__WHAT THE TASK REQUIRES__. Reproduce each of the following rows word for word, without any changes.

__DATASET RECORDS__.
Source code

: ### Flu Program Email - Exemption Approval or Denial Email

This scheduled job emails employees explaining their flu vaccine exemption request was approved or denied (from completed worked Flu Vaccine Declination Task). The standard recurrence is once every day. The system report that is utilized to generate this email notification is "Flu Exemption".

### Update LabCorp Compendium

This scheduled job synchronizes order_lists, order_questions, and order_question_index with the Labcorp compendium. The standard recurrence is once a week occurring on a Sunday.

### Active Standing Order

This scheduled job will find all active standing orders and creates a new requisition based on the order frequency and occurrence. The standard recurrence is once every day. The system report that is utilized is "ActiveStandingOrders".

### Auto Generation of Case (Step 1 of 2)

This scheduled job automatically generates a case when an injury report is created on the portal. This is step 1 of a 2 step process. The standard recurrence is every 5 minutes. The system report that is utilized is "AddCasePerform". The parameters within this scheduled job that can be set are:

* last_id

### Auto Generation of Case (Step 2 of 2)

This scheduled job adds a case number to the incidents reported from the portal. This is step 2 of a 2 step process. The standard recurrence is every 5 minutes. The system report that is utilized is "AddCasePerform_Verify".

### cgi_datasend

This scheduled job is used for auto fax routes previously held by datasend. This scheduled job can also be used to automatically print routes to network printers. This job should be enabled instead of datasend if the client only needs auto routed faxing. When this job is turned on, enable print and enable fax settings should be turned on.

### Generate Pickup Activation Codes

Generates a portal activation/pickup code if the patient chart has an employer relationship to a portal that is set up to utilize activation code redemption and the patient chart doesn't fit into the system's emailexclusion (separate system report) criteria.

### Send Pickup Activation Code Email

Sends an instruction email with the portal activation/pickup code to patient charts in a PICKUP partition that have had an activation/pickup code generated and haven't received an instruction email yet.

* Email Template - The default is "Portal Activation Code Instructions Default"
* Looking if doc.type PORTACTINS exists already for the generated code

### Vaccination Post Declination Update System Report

__TASK RESULT__.
Source code

: ### Flu Program Email - Exemption Approval or Denial Email

This scheduled job emails employees explaining their flu vaccine exemption request was approved or denied (from completed worked Flu Vaccine Declination Task). The standard recurrence is once every day. The system report that is utilized to generate this email notification is "Flu Exemption".

### Update LabCorp Compendium

This scheduled job synchronizes order_lists, order_questions, and order_question_index with the Labcorp compendium. The standard recurrence is once a week occurring on a Sunday.

### Active Standing Order

This scheduled job will find all active standing orders and creates a new requisition based on the order frequency and occurrence. The standard recurrence is once every day. The system report that is utilized is "ActiveStandingOrders".

### Auto Generation of Case (Step 1 of 2)

This scheduled job automatically generates a case when an injury report is created on the portal. This is step 1 of a 2 step process. The standard recurrence is every 5 minutes. The system report that is utilized is "AddCasePerform". The parameters within this scheduled job that can be set are:

* last_id

### Auto Generation of Case (Step 2 of 2)

This scheduled job adds a case number to the incidents reported from the portal. This is step 2 of a 2 step process. The standard recurrence is every 5 minutes. The system report that is utilized is "AddCasePerform_Verify".

### cgi_datasend

This scheduled job is used for auto fax routes previously held by datasend. This scheduled job can also be used to automatically print routes to network printers. This job should be enabled instead of datasend if the client only needs auto routed faxing. When this job is turned on, enable print and enable fax settings should be turned on.

### Generate Pickup Activation Codes

Generates a portal activation/pickup code if the patient chart has an employer relationship to a portal that is set up to utilize activation code redemption and the patient chart doesn't fit into the system's emailexclusion (separate system report) criteria.

### Send Pickup Activation Code Email

Sends an instruction email with the portal activation/pickup code to patient charts in a PICKUP partition that have had an activation/pickup code generated and haven't received an instruction email yet.

* Email Template - The default is "Portal Activation Code Instructions Default"
* Looking if doc.type PORTACTINS exists already for the generated code

### Vaccination Post Declination Update System Report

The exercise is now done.